◆ 页面摘录 ◆

我们现在用低维向量表示图中的每个节点，并使用层次聚类来可视化这种嵌入的结构。

[18]:

# dimension of the embedding
n_components = 20

[19]:

# embedding
spectral = Spectral(n_components)
embedding = spectral.fit_transform(adjacency)

[20]:

embedding.shape

[20]:

(10011, 20)

[21]:

# hierarchy of articles
label = label_id['Physical sciences']
index = selection[label]
dendrogram_articles = linkage(embedding[index], method='ward')

[22]:

# visualization
image = visualize_dendrogram(dendrogram_articles, names=names[index], rotate=True, width=200, scale=2, n_clusters=4)
SVG(image)

[22]:

聚类

我们现在应用 Louvain 来对图进行聚类，独立于已知的标签。

[23]:

algo = Louvain()

[24]:

labels_pred = algo.fit_predict(adjacency)

[25]:

np.unique(labels_pred, return_counts=True)

[25]:

(array([0, 1, 2, 3, 4, 5, 6, 7, 8]),
 array([1836, 1800, 1315, 1262, 1225, 1067,  804,  672,   30]))

我们再次使用 PageRank 来获取每个聚类的顶部页面。

◆ 原始数据 ◆

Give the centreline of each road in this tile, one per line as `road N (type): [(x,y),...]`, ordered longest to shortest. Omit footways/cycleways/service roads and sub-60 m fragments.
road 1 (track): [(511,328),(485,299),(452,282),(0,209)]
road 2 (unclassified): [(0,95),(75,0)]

◆ 任务要求 ◆
判断以下三条陈述是否与页面摘录相符，每条回答“是”或“否”，并引用摘录中起决定作用的原文。
1. 嵌入的维度设为 20。
2. 层次聚类采用的方法是 average。
3. Louvain 聚类依赖已知的标签。

◆ 练习结果 ◆
1. 是：“n_components = 20”
2. 否：“method='ward'”
3. 否：“独立于已知的标签”